Home 5 Lab Industry Advisor 5 Essential 5 Above-Market Lease with Landlord Doctors Costs BioReference $9.85 Million

Above-Market Lease with Landlord Doctors Costs BioReference $9.85 Million

by | Jul 28, 2022 | Essential, Lab Compliance Advisor, Labs in Court-lca

In this month’s Labs in Court roundup, BioReference pays big to settle kickback allegations, among several other kickback-related cases.

Case: BioReference Health LLC (formerly known as BioReference Laboratories, Inc.) and its parent company, OPKO Health, Inc., agreed to pay $9.85 million to settle charges of leasing office space from physicians at above-market rents to induce lab test referrals. BioReference allegedly overcalculated the amount of rental space for Patient Services Centers where patients could go for blood draws by including a “disproportionate share of common spaces” over which it didn’t have exclusive use, according to the U.S. Department of Justice (DOJ). The former BioReference employee who brought the original whistleblower lawsuit will receive a $1.7 million share.

Significance: In addition to the fact that BioReference is a huge lab, there was another reason that the settlement price tag for this case was so high. After OPKO acquired BioReference, the companies conducted multiple internal audits showing that lease payments to the specified physician-lessors exceeded fair market value. But BioReference didn’t report or return any overpayments to federal health programs in which improperly referred patients participated.

Bribing Beneficiaries Isn’t a “Referral” Under Anti-Kickback Statute, Says Fifth Circuit

Case: The DOJ prosecuted marketing company CMGRX for hiring recruiters to pay TRICARE beneficiaries $250 for each prescription they ordered for experimental compound drugs to treat pain and scars. Among other things, the government claimed that the payments violated the Anti-Kickback Statute (AKS) ban on “knowingly and willfully offer[ing] or pay[ing] any remuneration…to any person to induce such person…to refer an individual to a person” to acquire an item paid for by a federal health care program (emphasis added). CMGRX claimed the payments to beneficiaries weren’t “referrals” and the U.S. Fifth Circuit judge agreed. The “technical meaning” of “refer” means paying a person to direct a third party to order a product, not paying beneficiaries to obtain a product for their own use, the court reasoned.
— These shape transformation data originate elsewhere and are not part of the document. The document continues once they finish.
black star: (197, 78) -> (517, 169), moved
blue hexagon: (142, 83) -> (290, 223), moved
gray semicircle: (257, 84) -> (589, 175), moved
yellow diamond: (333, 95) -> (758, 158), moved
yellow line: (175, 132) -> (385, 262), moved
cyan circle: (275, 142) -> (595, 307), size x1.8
Significance: What CMGRX did in bribing TRICARE beneficiaries might be a felony, according to the court; it just wasn’t an AKS referral felony. In fact, company principals were convicted of conspiracy to commit healthcare fraud in connection with the TRICARE scheme [United States v. Cooper, 2022 U.S. App. LEXIS 17210, 5th Cir., June 22, 2022].

Feds Nail 15 More Texas Doctors in Little River Kickback Scheme

Case: The crackdown on physicians who accepted bribes from Little River Healthcare continues, with 15 more Texas doctors agreeing to shell out $2.8 million to settle claims for their role in the scam. It all began when the now-defunct hospital operator came up with a way for physicians who ordered tests that the hospital itself couldn’t perform from out-of-network labs to provide those services in-network via its hospital contract with Blue Cross Blue Shield (BCBS). As part of the plan, they paid volume-based commissions to independent contractor recruiters who then used management services organizations (MSOs) to pay doctors for referrals. MSO payments were disguised as investment returns.
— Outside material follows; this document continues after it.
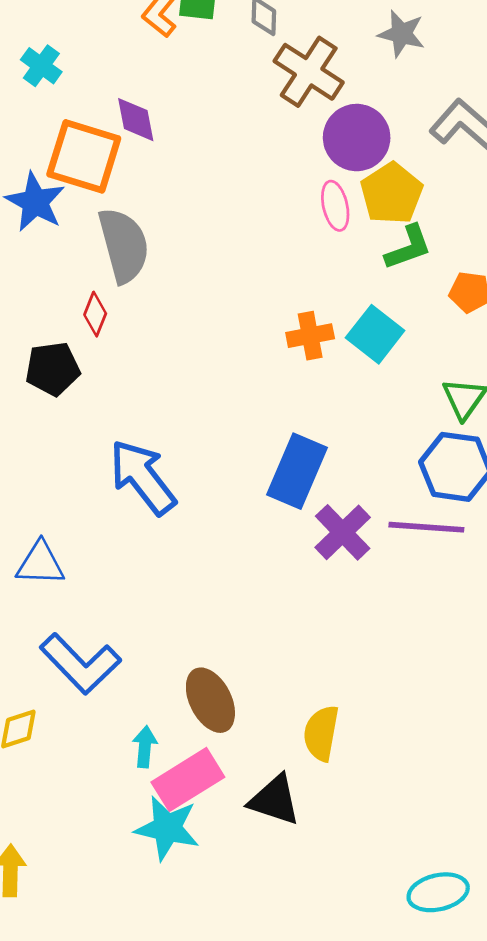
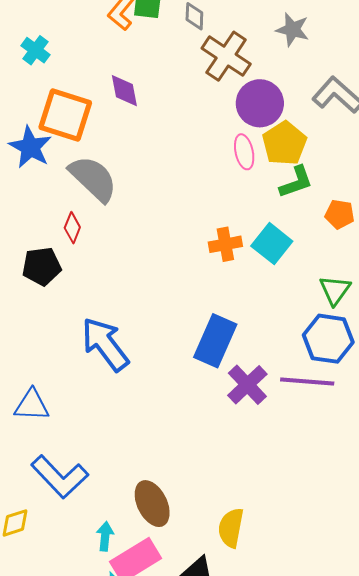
purple diamond: (136, 120) -> (124, 91), moved
gray semicircle: (124, 245) -> (93, 179), turned -32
Significance: The latest settlement brings the total of physicians that have settled claims for accepting bribes from Little River to 33. The price tags for the most recent batch of settlements range from $41,000 to $582,522, with nine of the 15 settlement amounts being in six figures. And the action is a long way from over. As part of the settlement, the doctors have agreed to cooperate with the ongoing investigation.

Lab Director Excluded from Medicare Under CLIA Can’t Sue CMS

Case: The Centers for Medicare & Medicaid Services (CMS) imposed sanctions on Missouri lab Gamma Healthcare for failing to correct condition level CLIA deficiencies. Gamma appealed before settling claims by accepting revocation of its CLIA certificate, a two-year exclusion for its lab director, and waiver of appeal rights. But Gamma allegedly didn’t tell the lab director about the appeal or settlement until after the papers were signed. The lab director, a gentleman of significant professional repute, was outraged and refused to sign the attestation. He then sued, asking the federal court to invalidate the exclusion and declare that CMS violated his Fifth Amendment due process rights by not allowing him to appeal. The Missouri federal court dismissed the suit.

Significance: The evidence showed that the director was in the loop and knew there was a possibility of sanctions under CLIA. He also understood that as lab director, he could be held personally accountable for the lab’s CLIA violations. Moreover, the director couldn’t sue CMS or its officials because they were protected by sovereign immunity [Smalley v. Becerra, 2022 U.S. Dist. LEXIS 118085, July 6, 2022].